One of Buccaneers GM Jason Licht's top priorities this offseason was signing running back Doug Martin to a long-term deal. After putting forth a resurgent 2015 campaign in which he scampered for 1,402 yards and 6 touchdowns on 288 carries, it was clear that Martin had returned to the rookie season form that he initially found success with.
Martin was an integral reason that the Bucs finished 2015 with a top-5 offense that averaged nearly 376 years of total offense per game. Now, he can take his game one step higher in 2016, especially if the offensive line continues to get better after being bolstered with the additions of J.R. Sweezy and Caleb Benenoch.

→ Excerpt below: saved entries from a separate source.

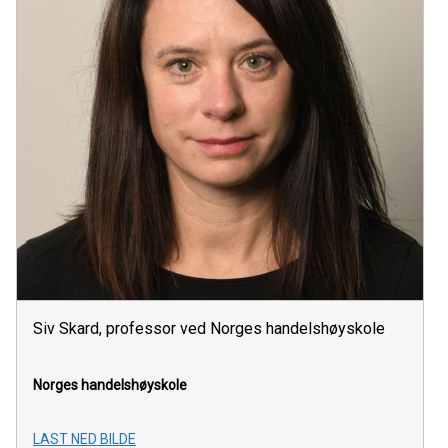
Siv Skard, professor ved Norges handelshøyskole
Norges handelshøyskole
LAST NED BILDE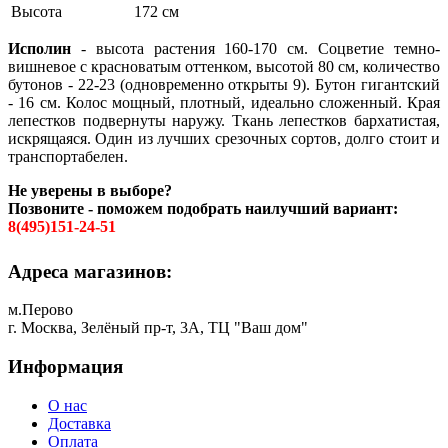
Высота
172 см
Исполин
- высота растения 160-170 см. Соцветие темно-
вишневое с красноватым оттенком, высотой 80 см, количество
бутонов - 22-23 (одновременно открыты 9). Бутон гигантский
- 16 см. Колос мощный, плотный, идеально сложенный. Края
лепестков подвернуты наружу. Ткань лепестков бархатистая,
искрящаяся. Один из лучших срезочных сортов, долго стоит и
транспортабелен.
Не уверены в выборе?
Позвоните - поможем подобрать наилучший вариант:
8(495)151-24-51
Адреса магазинов:
м.Перово
г. Москва, Зелёный пр-т, 3А, ТЦ "Ваш дом"
Информация
О нас
Доставка
Оплата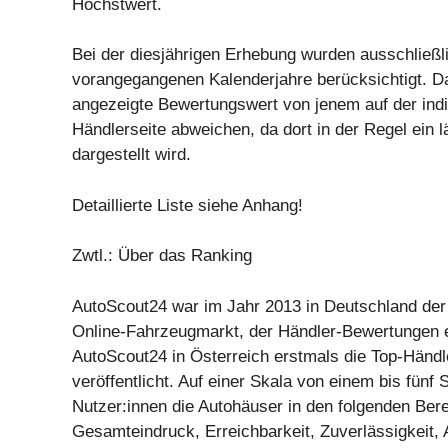
Höchstwert.
Bei der diesjährigen Erhebung wurden ausschließl
vorangegangenen Kalenderjahre berücksichtigt. D
angezeigte Bewertungswert von jenem auf der indi
Händlerseite abweichen, da dort in der Regel ein 
dargestellt wird.
Detaillierte Liste siehe Anhang!
Zwtl.: Über das Ranking
AutoScout24 war im Jahr 2013 in Deutschland der
Online-Fahrzeugmarkt, der Händler-Bewertungen e
AutoScout24 in Österreich erstmals die Top-Händ
veröffentlicht. Auf einer Skala von einem bis fünf
Nutzer:innen die Autohäuser in den folgenden Ber
Gesamteindruck, Erreichbarkeit, Zuverlässigkeit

Linemen Ali Marpet and Donovan Smith have also just come off rookie campaigns chock full of valuable experience, which may lead to better hole-finding opportunities for Martin in 2016, if he manages to stay healthy. Offensive lines are crucial to a running back's success (see: DeMarco Murray's 2014 season with the Cowboys), and if Marpet, Smith and the rest of the line can remain a constantly-improving cohesive unit, there's no reason to believe Martin won't have another fantastic season for the Bucs this upcoming year.
In today's NFL, running backs tend to have the briefest careers, as running the football tends to be one of the most physically-strenuous roles on the field. According to SportsGrid.com, the average running back career length is about 3.11 years, but some backs such as Adrian Peterson of the Minnesota Vikings obviously can outlast this. Like Peterson, Martin has already done so, as he approaches his fifth season in the NFL. With Licht having signed Dougernaut to an additional five years, only time will tell how long he is able to produce at a high level for the team's offense.
Consistency of play is a key factor for GMs when negotiating contract extensions with players, and after producing two 1400-yard seasons of field-shredding in his NFL career, Doug Martin has proved to Tampa executives, as well as the rest of the league that he is a force to be reckoned with. I think he's worth every penny, despite already outlasting the average career length, and every move this offseason leads me to believe that he'll have repeated success in 2016. Just don't call him the Muscle Hamster anymore.